-- Start --
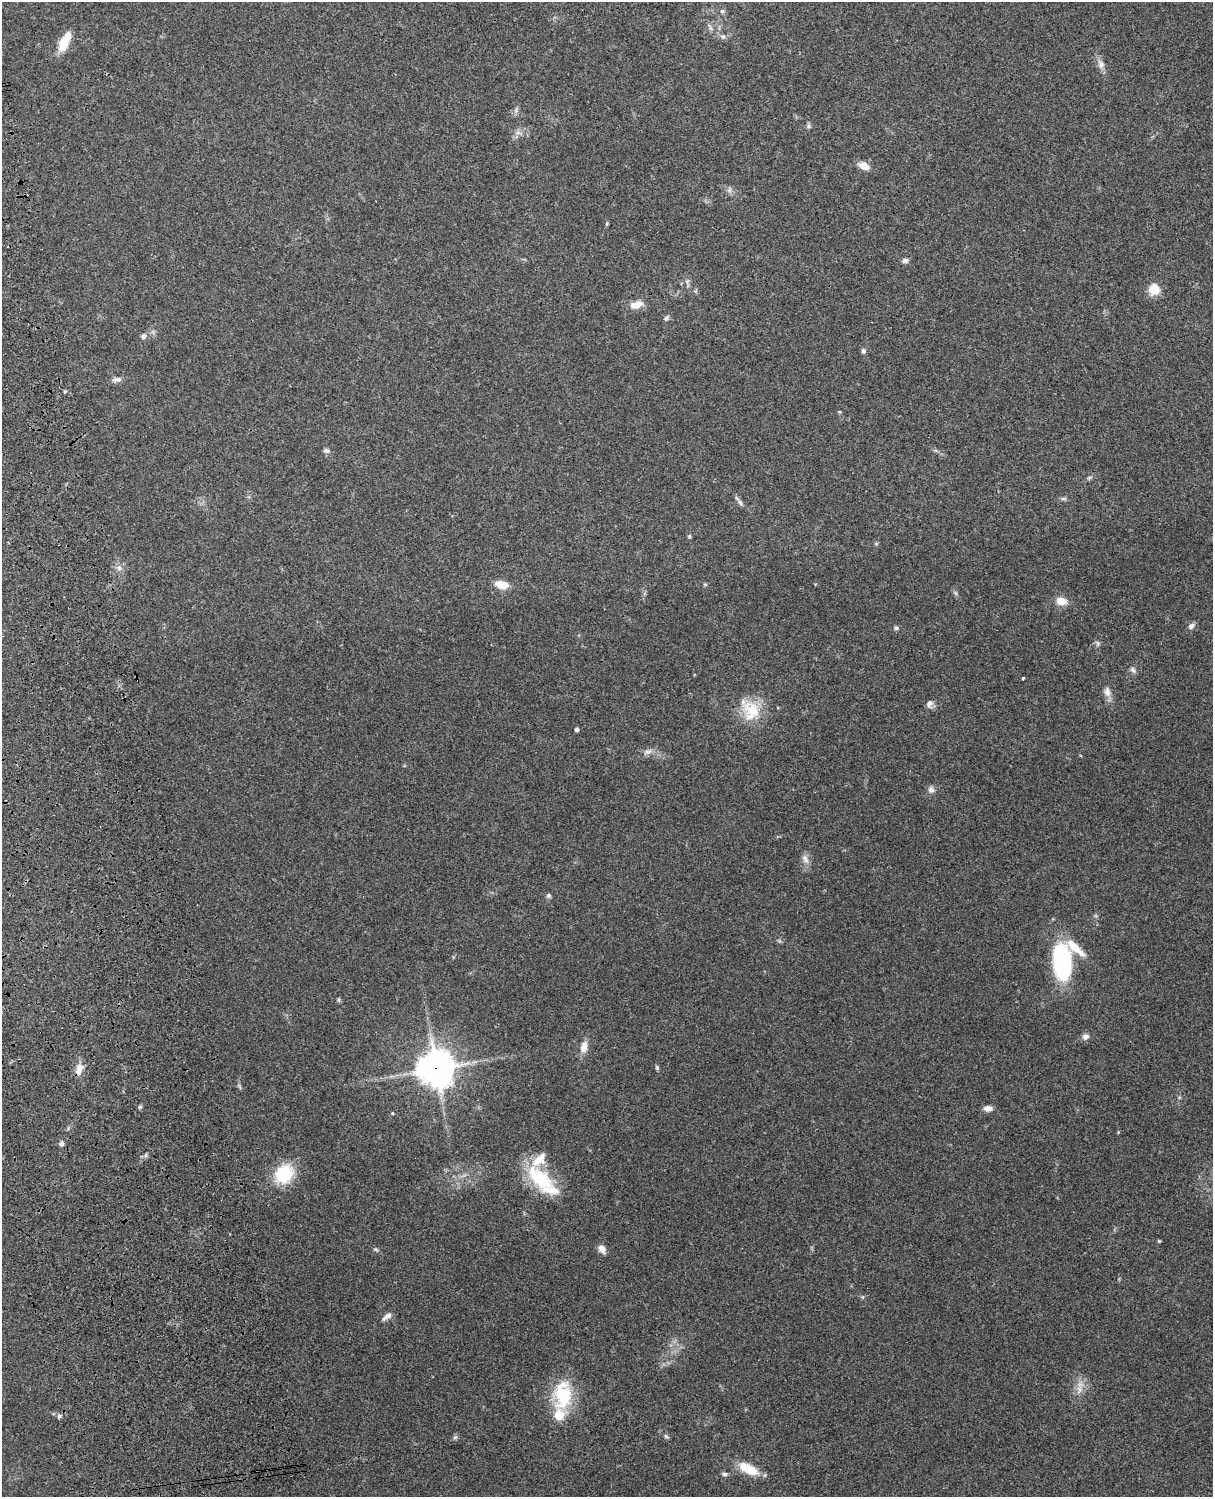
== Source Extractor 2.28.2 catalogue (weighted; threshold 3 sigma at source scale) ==
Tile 7 of 4 x 3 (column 3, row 2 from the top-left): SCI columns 2543-3753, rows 1659-3153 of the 5085 x 4925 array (HDU 1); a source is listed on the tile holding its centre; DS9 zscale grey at full resolution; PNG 1215 x 1499 px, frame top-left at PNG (2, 2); no overlay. Shown black and unused: <1% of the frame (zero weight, under 3 of 4 exposures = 6% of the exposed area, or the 3 px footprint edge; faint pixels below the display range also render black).
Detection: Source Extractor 2.28.2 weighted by HDU 2 'WHT'; one run over the whole footprint, this tile lists its part. Background 0.219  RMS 0.0084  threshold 0.0378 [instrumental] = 3 sigma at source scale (4.5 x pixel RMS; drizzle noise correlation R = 1.50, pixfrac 1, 0.05/0.05 arcsec/px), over >= 5 px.
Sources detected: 68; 4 inside a brighter listed object's ellipse — not listed separately; the other 64 listed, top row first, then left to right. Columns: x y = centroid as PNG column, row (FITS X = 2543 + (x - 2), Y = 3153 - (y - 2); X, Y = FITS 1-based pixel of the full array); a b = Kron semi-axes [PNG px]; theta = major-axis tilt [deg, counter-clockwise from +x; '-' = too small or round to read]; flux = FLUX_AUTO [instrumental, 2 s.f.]
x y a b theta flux
722 11 6 6 - 1.7
710 27 13 3 -66 2.2
723 36 8 6 -40 2.4
64 42 23 9 65 18
1101 64 13 9 -68 5
516 110 7 6 - 2
808 126 6 6 - 1.7
518 133 9 4 8 2.5
864 166 13 8 -26 7.8
729 190 7 4 89 1.9
905 261 8 6 6 2.7
1154 289 11 11 - 14
636 305 17 9 18 9.3
666 318 8 5 51 2
143 336 6 6 - 2.7
863 351 7 6 - 1.8
116 379 12 7 8 3.6
65 391 5 3 - 0.85
326 451 9 6 -15 2.2
1089 477 8 3 19 1.5
1063 499 9 4 0 1.7
740 503 11 6 -51 2.9
689 536 5 5 - 1.1
876 544 5 5 - 1.1
119 568 8 8 - 3.9
705 584 6 4 0 1.1
502 585 15 8 -14 12
1061 601 10 8 -6 10
1191 626 9 6 50 3
896 628 6 5 - 1.7
1098 643 8 6 -88 1.9
1133 670 10 6 -45 2.5
1023 678 3 3 - 0.89
1107 692 14 8 -76 5.4
929 704 11 7 70 3.7
751 710 29 22 -69 29
576 729 4 4 - 2.5
647 752 13 6 12 4.1
931 790 9 8 - 3.6
805 859 14 7 -65 4.9
548 896 6 6 - 1.9
1062 962 38 18 -86 96
338 1000 6 4 90 1.1
1085 1037 9 7 28 3.6
584 1047 15 8 81 8.2
657 1067 7 5 -70 1.3
436 1068 12 12 - 1600
79 1069 16 9 75 7.4
988 1108 9 6 0 5.4
392 1113 4 4 - 0.76
62 1144 6 5 - 2.5
284 1174 18 15 50 42
540 1178 43 20 -41 49
1159 1241 4 3 - 1.2
375 1249 7 4 -30 1.4
602 1249 10 7 -54 5.3
387 1316 15 6 37 4.1
1079 1389 15 6 84 6
563 1395 36 22 85 48
59 1416 6 5 - 2
666 1436 8 4 -44 1.5
455 1437 6 6 - 1.5
748 1469 24 10 -27 20
724 1474 8 5 -1 1.9
Overlapping masked pixels (flux is a lower limit): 2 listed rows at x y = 436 1068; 79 1069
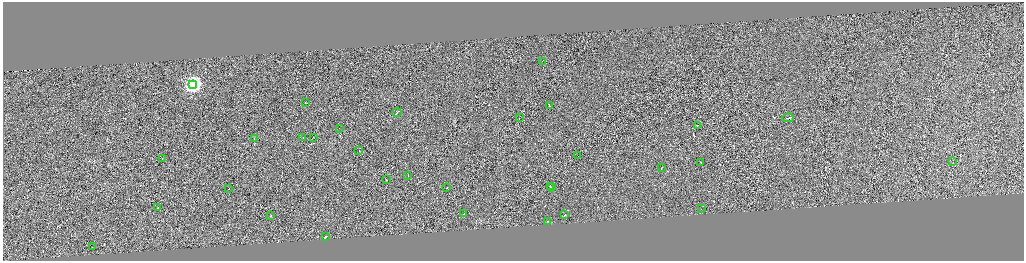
-- End --
What you have to do:
Convert the part of the entries that opens at their first line and closes with the line containing "375 1249 7 4 -30 1.4", both included, into a JSON list of strings with one string per line and blank lines omitted. Leave the pictures out of the answer.

Complete answer:
[
  "== Source Extractor 2.28.2 catalogue (weighted; threshold 3 sigma at source scale) ==",
  "Tile 7 of 4 x 3 (column 3, row 2 from the top-left): SCI columns 2543-3753, rows 1659-3153 of the 5085 x 4925 array (HDU 1); a source is listed on the tile holding its centre; DS9 zscale grey at full resolution; PNG 1215 x 1499 px, frame top-left at PNG (2, 2); no overlay. Shown black and unused: <1% of the frame (zero weight, under 3 of 4 exposures = 6% of the exposed area, or the 3 px footprint edge; faint pixels below the display range also render black).",
  "Detection: Source Extractor 2.28.2 weighted by HDU 2 'WHT'; one run over the whole footprint, this tile lists its part. Background 0.219  RMS 0.0084  threshold 0.0378 [instrumental] = 3 sigma at source scale (4.5 x pixel RMS; drizzle noise correlation R = 1.50, pixfrac 1, 0.05/0.05 arcsec/px), over >= 5 px.",
  "Sources detected: 68; 4 inside a brighter listed object's ellipse — not listed separately; the other 64 listed, top row first, then left to right. Columns: x y = centroid as PNG column, row (FITS X = 2543 + (x - 2), Y = 3153 - (y - 2); X, Y = FITS 1-based pixel of the full array); a b = Kron semi-axes [PNG px]; theta = major-axis tilt [deg, counter-clockwise from +x; '-' = too small or round to read]; flux = FLUX_AUTO [instrumental, 2 s.f.]",
  "x y a b theta flux",
  "722 11 6 6 - 1.7",
  "710 27 13 3 -66 2.2",
  "723 36 8 6 -40 2.4",
  "64 42 23 9 65 18",
  "1101 64 13 9 -68 5",
  "516 110 7 6 - 2",
  "808 126 6 6 - 1.7",
  "518 133 9 4 8 2.5",
  "864 166 13 8 -26 7.8",
  "729 190 7 4 89 1.9",
  "905 261 8 6 6 2.7",
  "1154 289 11 11 - 14",
  "636 305 17 9 18 9.3",
  "666 318 8 5 51 2",
  "143 336 6 6 - 2.7",
  "863 351 7 6 - 1.8",
  "116 379 12 7 8 3.6",
  "65 391 5 3 - 0.85",
  "326 451 9 6 -15 2.2",
  "1089 477 8 3 19 1.5",
  "1063 499 9 4 0 1.7",
  "740 503 11 6 -51 2.9",
  "689 536 5 5 - 1.1",
  "876 544 5 5 - 1.1",
  "119 568 8 8 - 3.9",
  "705 584 6 4 0 1.1",
  "502 585 15 8 -14 12",
  "1061 601 10 8 -6 10",
  "1191 626 9 6 50 3",
  "896 628 6 5 - 1.7",
  "1098 643 8 6 -88 1.9",
  "1133 670 10 6 -45 2.5",
  "1023 678 3 3 - 0.89",
  "1107 692 14 8 -76 5.4",
  "929 704 11 7 70 3.7",
  "751 710 29 22 -69 29",
  "576 729 4 4 - 2.5",
  "647 752 13 6 12 4.1",
  "931 790 9 8 - 3.6",
  "805 859 14 7 -65 4.9",
  "548 896 6 6 - 1.9",
  "1062 962 38 18 -86 96",
  "338 1000 6 4 90 1.1",
  "1085 1037 9 7 28 3.6",
  "584 1047 15 8 81 8.2",
  "657 1067 7 5 -70 1.3",
  "436 1068 12 12 - 1600",
  "79 1069 16 9 75 7.4",
  "988 1108 9 6 0 5.4",
  "392 1113 4 4 - 0.76",
  "62 1144 6 5 - 2.5",
  "284 1174 18 15 50 42",
  "540 1178 43 20 -41 49",
  "1159 1241 4 3 - 1.2",
  "375 1249 7 4 -30 1.4"
]